• **Exercise requirements**
What follows is a listing; repeat exactly, and only, its lines from the one holding "Каминные решетки" through the last, leaving any pictures out.

• **Dataset records**
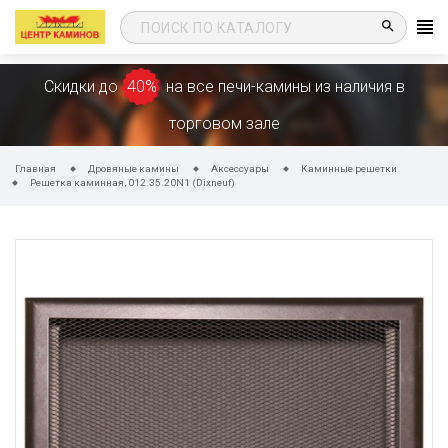
search
Скидки до
40%
на все печи-камины из наличия в
торговом зале
Главная
Дровяные камины
Аксессуары
Каминные решетки
Решетка каминная, 012.35.20N1 (Dixneuf)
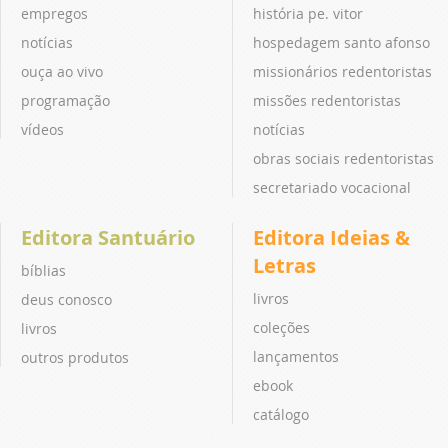
empregos
história pe. vitor
notícias
hospedagem santo afonso
ouça ao vivo
missionários redentoristas
programação
missões redentoristas
vídeos
notícias
obras sociais redentoristas
secretariado vocacional
Editora Santuário
Editora Ideias &
Letras
bíblias
livros
deus conosco
coleções
livros
lançamentos
outros produtos
ebook
catálogo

• **Task answer**
Каминные решетки
Решетка каминная, 012.35.20N1 (Dixneuf)
empregos
história pe. vitor
notícias
hospedagem santo afonso
ouça ao vivo
missionários redentoristas
programação
missões redentoristas
vídeos
notícias
obras sociais redentoristas
secretariado vocacional
Editora Santuário
Editora Ideias &
Letras
bíblias
livros
deus conosco
coleções
livros
lançamentos
outros produtos
ebook
catálogo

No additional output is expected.